All of which is why if the good guys — governments and all the legitimate organizations threatened by the malicious use of AI — are going to have any hope of leveling the playing field, it’s going to take more than resolutions and rules. It’s going to take, yes, more AI. One of the slogans in the software security industry is to “think like an attacker.” That means using the same (or better) tools as an attacker.
AI vs. AI
AI tools are needed because humans aren’t as good at spotting fraud, which is becoming much more sophisticated very quickly. Cipot notes that even in the recent past, most people were able to figure out if an image had been Photoshopped.

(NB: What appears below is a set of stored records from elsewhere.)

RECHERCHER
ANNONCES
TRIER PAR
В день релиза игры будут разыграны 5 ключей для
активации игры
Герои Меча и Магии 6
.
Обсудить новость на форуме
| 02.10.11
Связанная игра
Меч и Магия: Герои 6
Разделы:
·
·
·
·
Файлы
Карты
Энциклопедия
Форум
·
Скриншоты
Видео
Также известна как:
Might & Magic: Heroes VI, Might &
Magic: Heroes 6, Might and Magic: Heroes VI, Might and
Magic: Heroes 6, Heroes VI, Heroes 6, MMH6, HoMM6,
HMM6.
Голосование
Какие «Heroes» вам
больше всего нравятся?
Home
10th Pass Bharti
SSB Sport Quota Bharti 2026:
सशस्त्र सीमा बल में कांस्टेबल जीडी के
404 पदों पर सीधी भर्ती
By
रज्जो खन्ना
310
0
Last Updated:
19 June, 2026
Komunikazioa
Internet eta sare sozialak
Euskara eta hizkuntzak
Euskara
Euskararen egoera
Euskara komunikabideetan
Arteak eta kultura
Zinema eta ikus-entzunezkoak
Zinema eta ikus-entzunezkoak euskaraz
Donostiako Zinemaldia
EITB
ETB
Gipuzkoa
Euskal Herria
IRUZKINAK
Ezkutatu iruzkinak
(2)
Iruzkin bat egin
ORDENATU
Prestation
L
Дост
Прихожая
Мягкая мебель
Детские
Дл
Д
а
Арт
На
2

But more recently, even a trained forensic investigator had trouble spotting any telltale signs in an AI-generated influencer model that had gained thousands of followers almost instantly.
“He had problems identifying it, but the clue was that in one image the AI-generated model had her ears pierced and in another from the same photoshoot she didn’t,” he said. “A pierced ear — tell me how many Instagram users look at the pierced ears of the models of influencers?”
The point, he said, is that “if you want to catch AI you will need AI,” especially with the improvements that come with every iteration of the technology.
The same is true in the case of criminals embedding evasive malware in LLMs.
Jamie Boote, senior consultant with the Synopsys Software Integrity Group, said the use of AI to generate malware that won’t be detected is more evolution than revolution. “Antivirus (AV) software has relied on a database of signatures to find malicious software for decades, and as soon as attackers figured out that static signatures were in use, they found ways to obfuscate their malware, or even create malware that rebuilt itself from scratch to evade signature-based detection.”
That, he said, has prompted the makers of AV software to supplement signature-based methods with behavioral ones. “While AI may help change the behavior of the malware to evade those detections, it’s likely that this is just another iterative step in the cat-and-mouse game that’s been played for decades,” he said.
Cipot agrees. If criminals are uploading code repositories for their AI tool to analyze, find defects, and then write malware that exploits those defects, “then AI, is or should also be used by AppSec [application security] tools to provide solutions to close those exploitation risks,” he said.
In short, there is reason for hope. Boote said the history of technology is that good guys can evolve along with bad guys. “Today, mobile devices are far more secure than they were previously because the industry has had time to get a set of industry best practices in place that accounted for as many edge cases as is practical,” he said.
So, as AI and machine learning matures, “expect to see best practices emerge about how to safely use it, what risky applications are, and how to adequately secure them against negative outcomes.”